Dr. Michael Alexander, partner at Roland Berger and 1991 award-winning young scientist of the foundation, brought in a handful of exciting theses at the end and set the focus u. a. on financing. One thesis was: The market decides. A market allocation is better than government support. More venture capital would improve the financing structures for innovation development and technology transfer in Germany.
In the lively debate on the subject, the panelists agreed that the tax disadvantages of investing in research had to be eliminated. He said there is still clear potential for development. Rosenfeld pointed out the leverage effect of state funding, which is very important for Fraunhofer spin-offs. B. in the fact that investments from sources such as the Hightech-Grunderfonds resulted in private venture capital in 10 times the amount.

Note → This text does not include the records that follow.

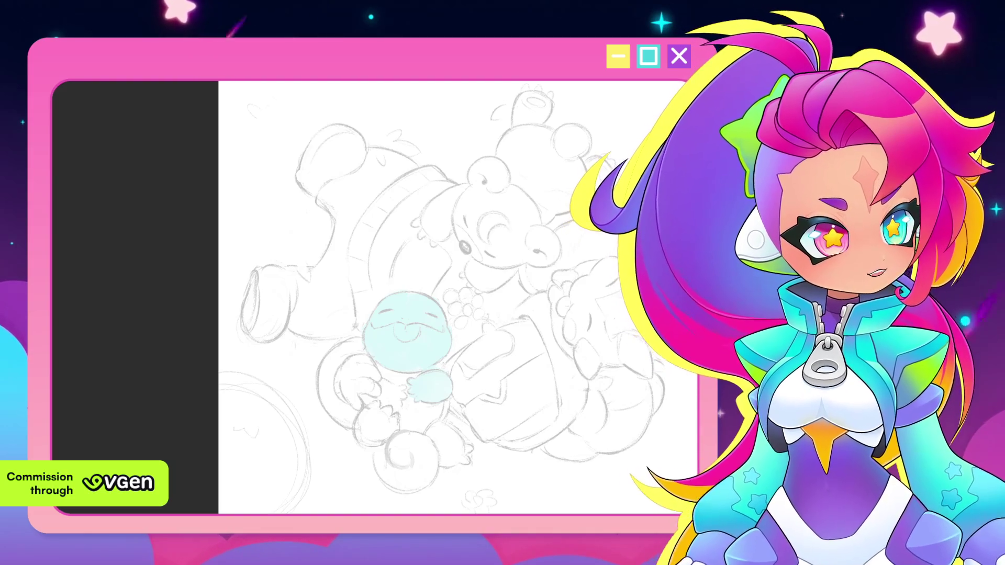
pyautogui.moveTo(399, 333)
pyautogui.mouseDown()
pyautogui.moveTo(410, 310)
pyautogui.moveTo(402, 332)
pyautogui.moveTo(372, 346)
pyautogui.moveTo(386, 357)
pyautogui.mouseUp()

Final round: "You have a wish, what would you say??"
- Rosenfeld would like to see a new balance in the forms of funding by improving the basic funding structure. In addition to program funding, a new funding instrument should be tax incentives for research expenditures, especially for SMEs.
- Kathofer saw cooperation between business and science as a decisive factor for the success of the innovation system. He therefore wished to provide such cooperations with a positive image, which would help to break down existing barriers to cooperation projects.
- Janssen saw as a result of the discussion that there were no insurmountable hurdles on the way from the idea to the market and that most aspects could be combined excellently. One should build bridges and not open up contradictions where none exist.
- Keller wanted the industry to reflect its role in the process itself. It may put more money into basic research and technology impact assessment of innovation. This would promote cooperation and acceptance among the universities and ultimately also benefit technology transfer.